If those options are unavailable, the medical staff treat the patient as best they can in an operating room where the table is bolted to the deck so it won't shift when the ship does. Every sailor and officer is taught self-aid and buddy care so he or she can help stabilize patients if the ship itself is vulnerable and medical staff cannot reach them beyond sealed watertight hatches.
IKE is an inherently dangerous place to live and work on deployments that typically last six months or more. Nearly everything is made of solid steel, and ubiquitous narrow hatches and steep ladders enhance the possibilities of falls and other traumas. The threat of fire, explosions and radiation leaks is always present.
"Nowhere else in the world would you have bombs sitting next to a nuclear reactor," said Lt. Cmdr. David Sheppard, the ship's nurse anesthetist.
A little more than a month before the hangar bay emergency drill, a sailor working on the flight deck was killed instantly when he was struck by an aircraft as it catapulted off the carrier. Although the doctors could do nothing for him, the tragedy underscored the potential for serious injury and death, an awareness of which is constantly drilled into all of the servicemen and servicewomen aboard.
Most of the time, however, the medical staff has its hands full providing preventive care, tending to the typical acute care issues of patients with an average age just older than 20 and curtailing communicable diseases that can thrive in such cramped quarters. The ship has everything it needs to handle anything from the smallest mole removal to the most complex open-chest surgery.
Because the Navy is getting young men and women at an early time in their lives, the physicians, nurses, dentists and corpsmen work to instill healthy behaviors, Sheppard said. Such services as routine health screenings, full dental care, physical therapy and smoking cessation treatment are available to all on board.
Despite the dangers of the job, the relatively low pay and the stresses of being away from loved ones for months at a time, many of the physicians and other medical personnel on board say they wouldn't be anywhere else. They take great pride in the top-notch training and experience that are not available in the civilian world, Dr. Knittig said.
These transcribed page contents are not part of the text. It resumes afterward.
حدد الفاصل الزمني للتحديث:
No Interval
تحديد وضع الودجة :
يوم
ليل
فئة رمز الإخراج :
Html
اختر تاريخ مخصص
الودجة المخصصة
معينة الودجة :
Civilian medicine owes much to lessons learned from those who treat wounded warriors aboard aircraft carriers and at other points along what the military calls the tip of the spear, said Cmdr. Mark Day, a trauma nurse on IKE who has also served the Navy in Iraqi combat zones. "We're doing things out here and on the ground that you will see in civilian emergency departments soon," he said. "If you're looking to be on the cutting edge of medicine, this is it."